設問の指示 =>
[1] 空間づくりの文章について、次の(a)〜(c)が文章の内容と一致するかをそれぞれ「はい」か「いいえ」で答え、判断の根拠となる箇所を文章からそのまま引用せよ。(a) 広さや性能は住まいの快適性に関係しないと述べている。(b) 空間づくりの鍵として“リズム”と“つながり”を挙げている。(c) 「緩急」の読み方を示している。
[2] 空間づくりの文章によると、「緩急」と「グラデーション」という2つのアプローチが大きく左右するものは何か答えよ。
[3] 空間づくりの文章を、最後の行の続きから書き進めよ。

提示された文章 =>
はじめに|「心地よい空間」はなぜ生まれるのか?
家づくりを考えるとき、
「広さ」や「性能」といった数値だけで比較していませんか?
もちろん、それらは、住まいの快適性を左右する大切な要素です。
しかし、それだけでは、心地よい家にはなりません。
本当に「居心地が良い」と感じる空間には、
数値には表せない“もうひとつの設計力”が関わっているからです。
それが
「感性に響く空間のつくり方」。

中でも鍵になるのが、
空間の“リズム” そして、“つながり”です。
言い換えれば、、
「緩急(かんきゅう)」と「グラデーション」。
この2つのアプローチが、空間体験を大きく左右します。

そこで本記事では、
「緩急」と「グラデーション」を軸に、
・“空間の緩急”とは何か?

記録データ =>
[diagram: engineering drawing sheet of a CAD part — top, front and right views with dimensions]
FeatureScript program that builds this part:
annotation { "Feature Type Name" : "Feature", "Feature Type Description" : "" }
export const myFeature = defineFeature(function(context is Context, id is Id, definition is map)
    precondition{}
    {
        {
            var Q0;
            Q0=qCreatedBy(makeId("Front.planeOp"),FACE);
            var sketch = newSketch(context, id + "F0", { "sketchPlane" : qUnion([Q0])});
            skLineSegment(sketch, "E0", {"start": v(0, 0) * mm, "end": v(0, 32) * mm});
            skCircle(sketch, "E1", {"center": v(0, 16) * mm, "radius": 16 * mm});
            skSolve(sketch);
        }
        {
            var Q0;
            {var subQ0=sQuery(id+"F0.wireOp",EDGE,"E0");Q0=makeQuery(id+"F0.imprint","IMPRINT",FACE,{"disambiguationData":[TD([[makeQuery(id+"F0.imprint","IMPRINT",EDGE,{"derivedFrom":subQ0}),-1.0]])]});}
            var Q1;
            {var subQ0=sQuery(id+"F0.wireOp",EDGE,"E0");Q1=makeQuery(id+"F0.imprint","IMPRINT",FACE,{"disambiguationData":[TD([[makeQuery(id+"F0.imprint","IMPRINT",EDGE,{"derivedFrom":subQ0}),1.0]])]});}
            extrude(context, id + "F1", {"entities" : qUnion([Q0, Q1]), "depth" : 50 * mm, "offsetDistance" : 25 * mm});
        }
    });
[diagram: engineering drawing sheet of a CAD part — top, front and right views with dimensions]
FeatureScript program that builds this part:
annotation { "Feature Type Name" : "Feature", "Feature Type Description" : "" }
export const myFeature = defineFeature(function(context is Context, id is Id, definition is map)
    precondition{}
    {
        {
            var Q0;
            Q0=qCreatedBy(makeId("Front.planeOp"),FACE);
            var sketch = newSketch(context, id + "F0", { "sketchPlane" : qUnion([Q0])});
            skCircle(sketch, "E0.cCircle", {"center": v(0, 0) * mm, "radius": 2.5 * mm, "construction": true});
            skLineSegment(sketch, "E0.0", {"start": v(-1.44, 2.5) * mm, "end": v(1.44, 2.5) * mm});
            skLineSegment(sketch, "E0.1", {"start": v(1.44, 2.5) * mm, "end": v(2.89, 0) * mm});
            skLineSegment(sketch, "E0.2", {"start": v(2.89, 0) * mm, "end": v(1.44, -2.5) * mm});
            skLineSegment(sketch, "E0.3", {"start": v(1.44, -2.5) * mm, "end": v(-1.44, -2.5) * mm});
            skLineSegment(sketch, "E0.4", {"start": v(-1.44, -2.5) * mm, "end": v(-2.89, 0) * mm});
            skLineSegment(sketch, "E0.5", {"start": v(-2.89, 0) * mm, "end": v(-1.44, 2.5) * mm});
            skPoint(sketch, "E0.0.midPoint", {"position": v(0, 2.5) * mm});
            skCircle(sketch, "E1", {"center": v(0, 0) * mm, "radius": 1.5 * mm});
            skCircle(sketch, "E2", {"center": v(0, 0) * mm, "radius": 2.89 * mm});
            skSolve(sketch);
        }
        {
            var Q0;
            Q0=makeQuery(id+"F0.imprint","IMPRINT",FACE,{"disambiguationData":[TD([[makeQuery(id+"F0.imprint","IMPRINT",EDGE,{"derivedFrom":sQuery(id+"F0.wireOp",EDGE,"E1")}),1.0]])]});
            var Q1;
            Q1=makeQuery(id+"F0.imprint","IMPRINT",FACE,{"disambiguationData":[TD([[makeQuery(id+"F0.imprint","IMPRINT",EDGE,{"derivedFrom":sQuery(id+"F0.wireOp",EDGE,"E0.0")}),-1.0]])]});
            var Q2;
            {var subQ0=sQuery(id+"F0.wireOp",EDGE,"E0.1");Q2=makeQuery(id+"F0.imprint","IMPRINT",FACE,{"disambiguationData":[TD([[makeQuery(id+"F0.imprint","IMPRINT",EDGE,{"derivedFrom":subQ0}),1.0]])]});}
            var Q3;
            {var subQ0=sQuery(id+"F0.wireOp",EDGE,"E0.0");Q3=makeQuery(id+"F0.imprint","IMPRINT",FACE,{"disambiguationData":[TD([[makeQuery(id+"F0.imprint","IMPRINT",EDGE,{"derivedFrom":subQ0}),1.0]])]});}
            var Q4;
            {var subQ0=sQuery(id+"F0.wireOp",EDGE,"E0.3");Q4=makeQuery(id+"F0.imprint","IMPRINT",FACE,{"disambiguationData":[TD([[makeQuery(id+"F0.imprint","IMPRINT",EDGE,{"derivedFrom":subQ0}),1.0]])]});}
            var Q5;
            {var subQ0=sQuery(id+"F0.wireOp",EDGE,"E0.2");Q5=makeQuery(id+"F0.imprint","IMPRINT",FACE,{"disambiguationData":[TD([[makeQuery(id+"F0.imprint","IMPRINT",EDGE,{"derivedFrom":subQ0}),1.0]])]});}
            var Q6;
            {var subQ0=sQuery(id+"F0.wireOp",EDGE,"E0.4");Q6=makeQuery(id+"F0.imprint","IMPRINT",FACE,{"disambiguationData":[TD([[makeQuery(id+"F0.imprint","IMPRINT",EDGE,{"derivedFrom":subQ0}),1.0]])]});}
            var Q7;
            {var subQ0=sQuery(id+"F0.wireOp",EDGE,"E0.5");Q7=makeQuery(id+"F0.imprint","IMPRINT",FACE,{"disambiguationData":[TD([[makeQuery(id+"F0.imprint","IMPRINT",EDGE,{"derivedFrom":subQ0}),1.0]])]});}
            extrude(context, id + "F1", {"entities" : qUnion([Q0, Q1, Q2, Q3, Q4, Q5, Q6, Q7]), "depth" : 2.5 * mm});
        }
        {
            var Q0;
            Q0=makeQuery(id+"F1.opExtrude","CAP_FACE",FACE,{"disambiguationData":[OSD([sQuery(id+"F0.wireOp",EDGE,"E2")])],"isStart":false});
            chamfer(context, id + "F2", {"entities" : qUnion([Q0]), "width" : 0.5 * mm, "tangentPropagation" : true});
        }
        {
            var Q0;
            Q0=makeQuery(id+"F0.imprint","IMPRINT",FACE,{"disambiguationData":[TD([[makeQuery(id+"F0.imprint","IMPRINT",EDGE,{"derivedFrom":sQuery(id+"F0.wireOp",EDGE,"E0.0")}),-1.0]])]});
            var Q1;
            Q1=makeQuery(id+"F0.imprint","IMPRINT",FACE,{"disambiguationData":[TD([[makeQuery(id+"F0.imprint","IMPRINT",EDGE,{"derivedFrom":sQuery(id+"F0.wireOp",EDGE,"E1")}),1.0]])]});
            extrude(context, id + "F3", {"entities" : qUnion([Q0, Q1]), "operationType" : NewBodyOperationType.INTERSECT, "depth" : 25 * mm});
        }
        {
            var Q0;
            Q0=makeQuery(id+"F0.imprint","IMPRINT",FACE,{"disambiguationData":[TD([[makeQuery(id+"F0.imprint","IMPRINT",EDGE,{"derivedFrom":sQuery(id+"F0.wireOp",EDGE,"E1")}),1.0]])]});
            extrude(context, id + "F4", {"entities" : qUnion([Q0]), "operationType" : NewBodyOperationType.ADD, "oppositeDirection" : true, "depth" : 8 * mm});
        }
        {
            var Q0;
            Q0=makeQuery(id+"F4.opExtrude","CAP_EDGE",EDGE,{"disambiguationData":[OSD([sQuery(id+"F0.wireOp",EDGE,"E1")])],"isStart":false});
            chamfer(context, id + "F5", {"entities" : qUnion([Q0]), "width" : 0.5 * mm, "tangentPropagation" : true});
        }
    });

解答 =>
[1]
(a) いいえ。「もちろん、それらは、住まいの快適性を左右する大切な要素です。」
(b) はい。「空間の“リズム” そして、“つながり”です。」
(c) はい。「「緩急(かんきゅう)」と「グラデーション」。」

[2] 空間体験

[3]
・“空間のグラデーション”とは何か?
・実践的な設計手法
・Q&A-よくある質問
上記のラインナップで、
設計事務所の建築家が体系的に
「感性に響く住まいのつくり方」を解説します。
ぜひ、最後まで読んで、参考にして下さい。

本記事の執筆者
愛知県名古屋市の設計事務所 Tabi タビ 代表
和田貴裕|一級建築士・建築家
『おすすめの設計事務所』と、口コミ・高評価多数。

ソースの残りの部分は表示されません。